Archive for August, 2008

Booklist graces Smogtown with rave starred review in September 1, 2008 issue

Tuesday, August 26th, 2008

“Remember those great 1950s horror movies, when some superpowerful creature menaced a city while the citizens panicked, law enforcement officials bumbled, politicians pontificated, and plucky scientists worked at a fever pitch to find something, anything, to kill the monster? That’s pretty much the feel of this remarkably entertaining and informative chronicle of the birth and—so far—inexorable evolution of smog. On July 8, 1943, smog attacked Los Angeles without warning (well, not much warning). People didn’t know what to make of this gray mist that blanketed the city, and when it didn’t go away (or went away and then came back), the citizenry began to react in strange ways: there were rumors, for example, that this smelly cloud was some sort of chemical attack by the Japanese—less than a year after Pearl Harbor, this claim didn’t sound so silly. By 1947, when it looked like smog was here to stay, the governor of California created the country’s first smog agency. The following year, a documentary about smog was released in theaters, animated by some guy named Walt Disney, and a Pulitzer Prize–winning reporter was writing investigative pieces about the stinky mist. Later, smog helped launch Ralph Nader’s crusading career, and today it’s a central theme in the environmentalism movement. This book is just amazing, a gripping story well told, with the requisite plucky scientists (including Arie Haagen-Smit, a Dutch biochemist who was “the Elvis of his field”), hapless politicians, and a nebulous biochemical villain who just will not be stopped.” – David Pitt

Smog-in-a-can: crack the pop top and take a whiff.

Saturday, August 23rd, 2008
Smog in the can - for real

Smog in the can - for real

It wasn’t just urban myth. It was a real product intended to make the inventors a little scratch while broadcasting, with cynical camp, that a famously upbeat people now regarded air pollution as part of the regular weather cycle. There’s some neat trivia about products like this and the gestalt behind them in our book. And there’s always the Internet if it’s a must-have for your souveneir case. Take that greenhouse gas.

A grim reel on the gray menance – smog by the numbers

Saturday, August 23rd, 2008

You may not respect Oxycorp. You may believe this mini-documentary feels more like propaganda than unbiased reportage. You can take issue with the spelling mistakes, or their inclusion of U.S. nuclear tests in what is a message about air pollution. Those are fair knocks. Whatever Oxycorp.’s ideology, the harrowing facts in this videograhy ring audaciously true.
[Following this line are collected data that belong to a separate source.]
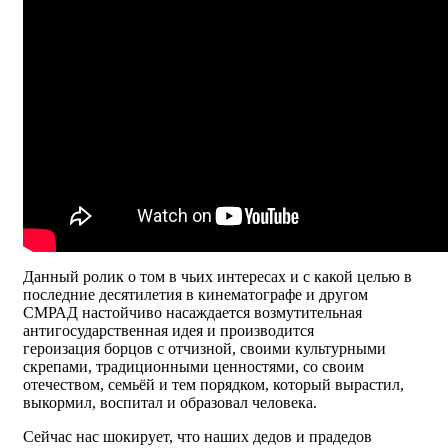
Данный ролик о том в чьих интересах и с какой целью в
последние десятилетия в кинематографе и другом
СМРАД настойчиво насаждается возмутительная
антигосударственная идея и производится
героизация борцов с отчизной, своими культурными
скрепами, традиционными ценностями, со своим
отечеством, семьёй и тем порядком, который вырастил,
выкормил, воспитал и образовал человека.
Сейчас нас шокирует, что наших дедов и прадедов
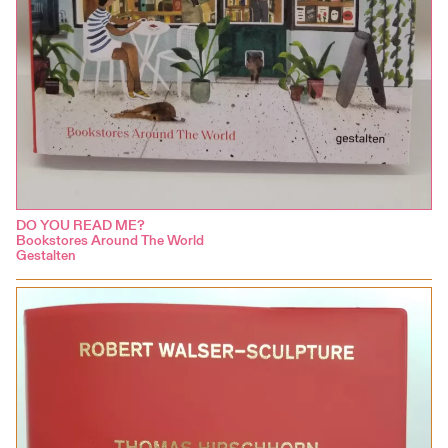
DO YOU READ ME?
Bookstores Around The World
Gestalten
Smog is a silent killer, a sneaky assasin, and it undercuts the public health of millions across the world every day. It confuses schoolkids about the true color of the sky, and stalks the innocent and the unware alike, particularly if they already suffer from a preexisting illness involving their heart, lungs or immune system. Angelenos — the ones raised here under those heavy ozone and particulate-matter skies a generation or two ago — were in a sense the planet’s first guinea pigs, their anatomies analyzed, their behavior charted. Los Angeles’ pathos and know-how in grappling with the beast were supposed to instruct other big industrial cities how to sidestep the air pollution abyss as they developed and motorized and built their cities and permitted their factories.

Evidently, sometime between Southern California’s first victories against air pollution, namely forcing Detroit and the oil industry to make serious changes to their messy products, and today the message was lost. In the age — some might say hysteria, others apathy — of global warming, when was the last time you heard environmentalists or politicians condemn the civic airshed, maybe say we can’t afford Los Angeles? Our bet is that you haven’t. And that you should’ve.